Real estate grows in drips, drabs
BIG SKY, Mont. – Reports of modest real estate sales gains and some home construction are coming out of the Rockies. In Bozeman, the Daily Chronicle reports work began on more than 140 homes during the first half of the year, a pace only slightly behind the peak boom year of 2006.
More broadly, Gallatin County has had an 86 percent increase in construction of new homes, while Park County – home to Livingston, another portal to Yellowstone National Park – has had an 80 percent increase.
In Big Sky Resort, located about an hour from Bozeman, real estate broker Jerry Pape reports a few builders are starting to build homes on speculation again. But he was also cautious. “I think, in general, the market is picking up. But again, like I said, it’s not going to be quick. It’s going to be in drips and drabs.”

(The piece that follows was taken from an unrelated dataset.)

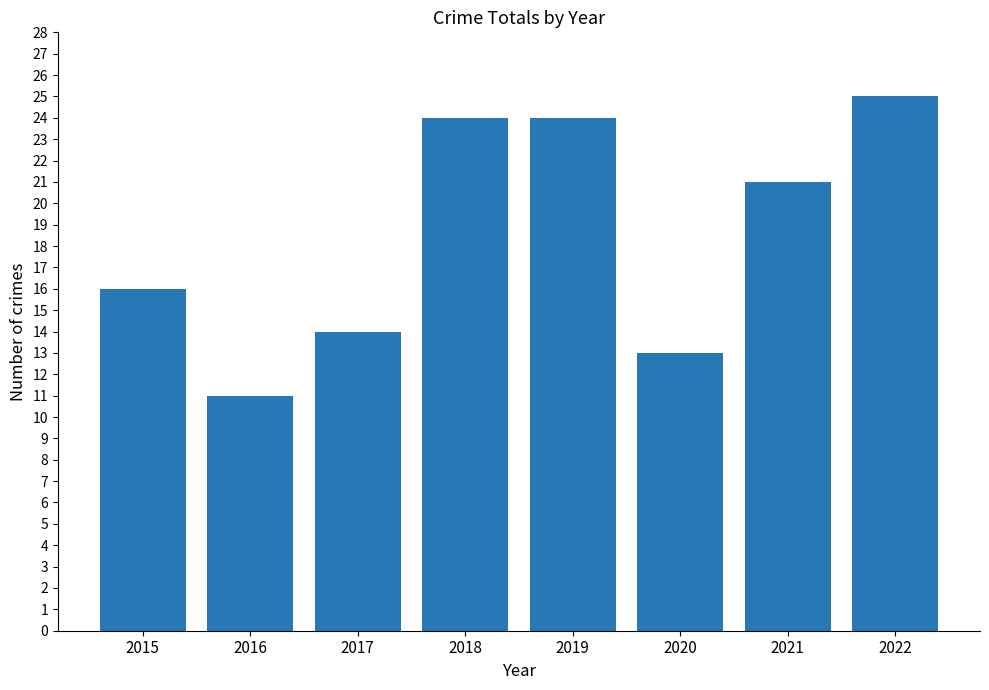

Which has a higher value, 2020 or 2019?

2019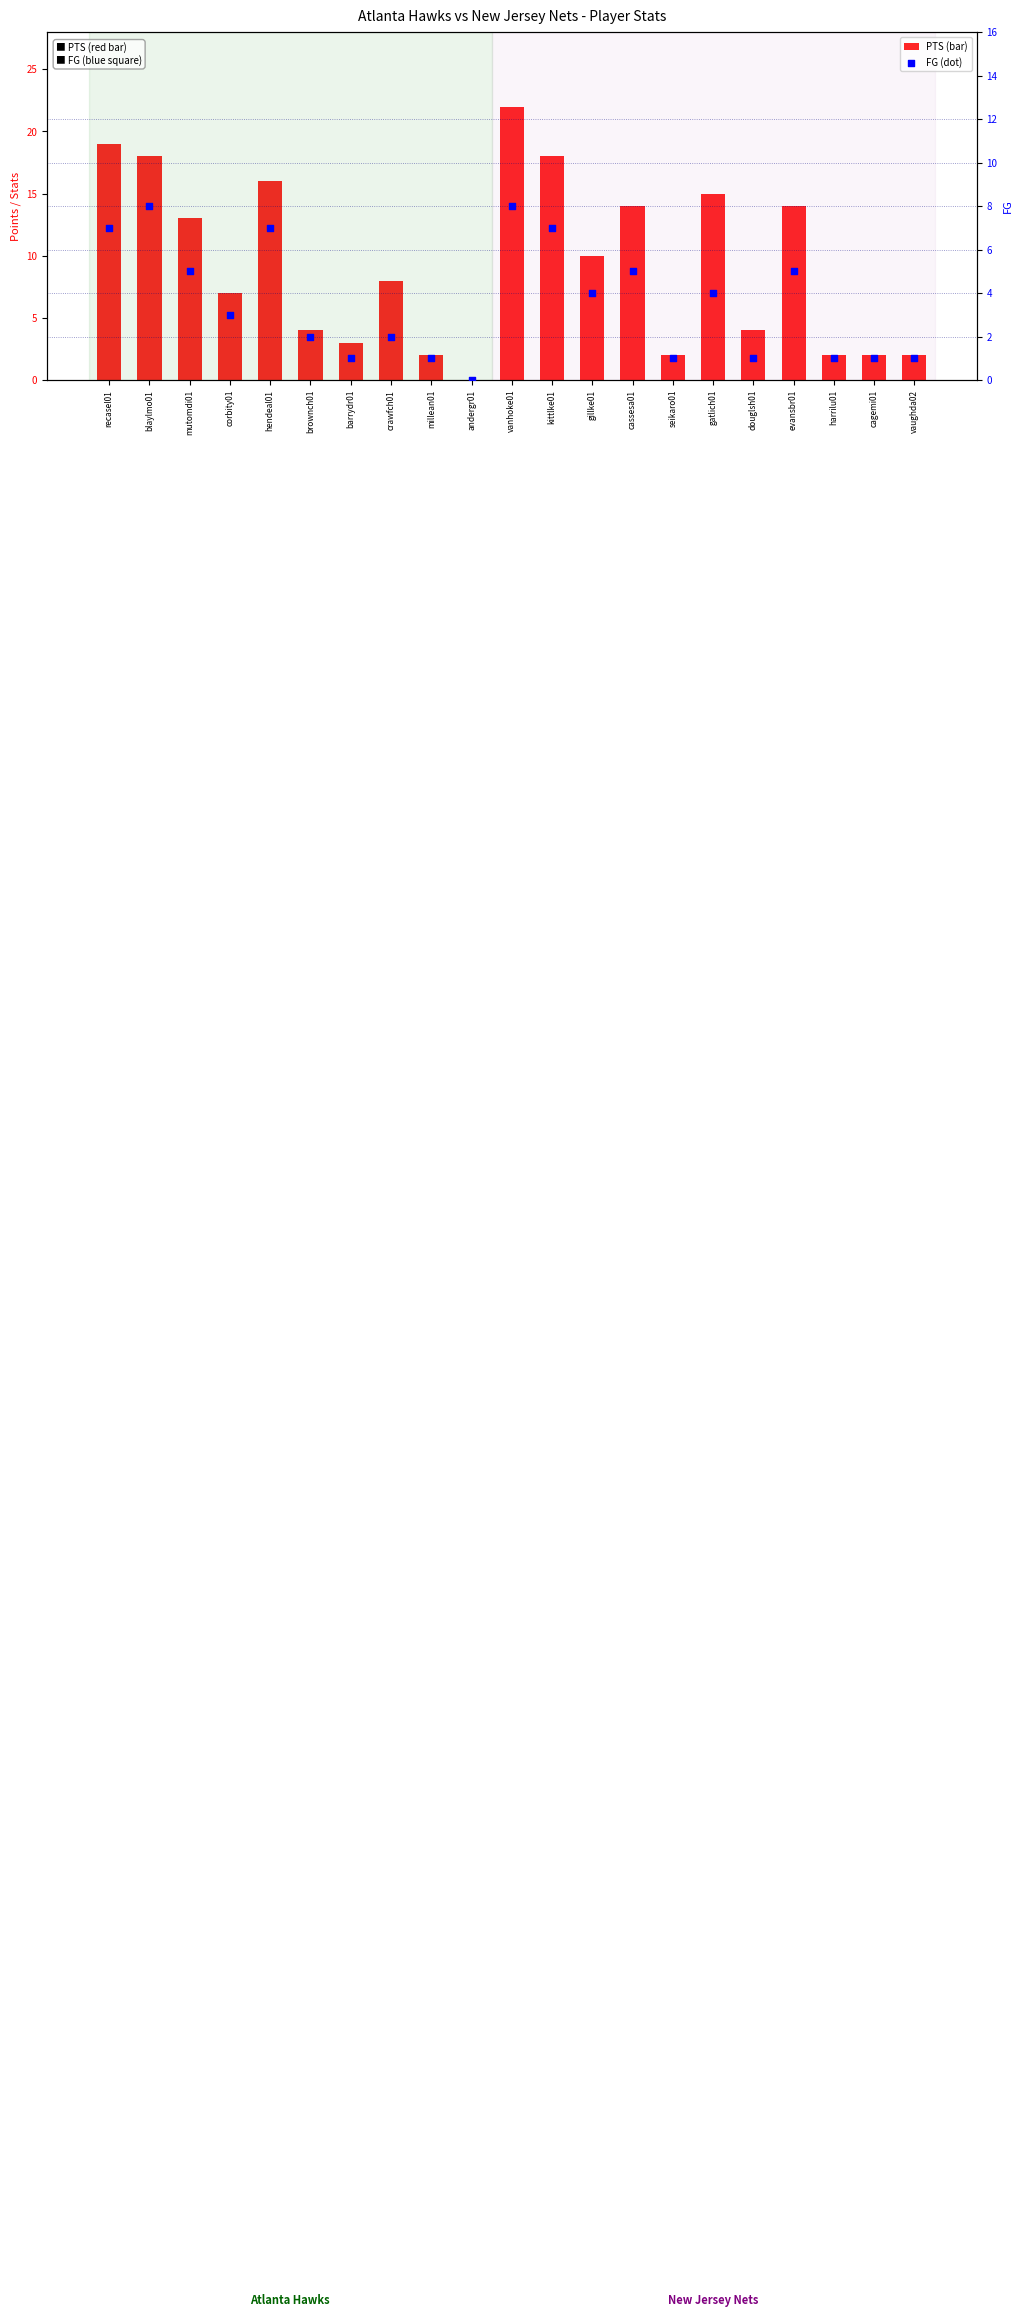

Which series has the largest total across all categories?

PTS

In Park City, the first half of 2012 yielded the highest number of sales since the corresponding period of 2006, before the housing market crash. “I feel like we’re in recovery,” said real estate broker Jess Reid. “That’s the good news. The other side of that is that recovery is frustratingly low.”
From Steamboat, June sales volume recorded through the multiple listing service was $167 million, reports Steamboat Today. That’s compared with $143 million last year for the same period, but dwarfed by the $519 million in 2007, at the height of market.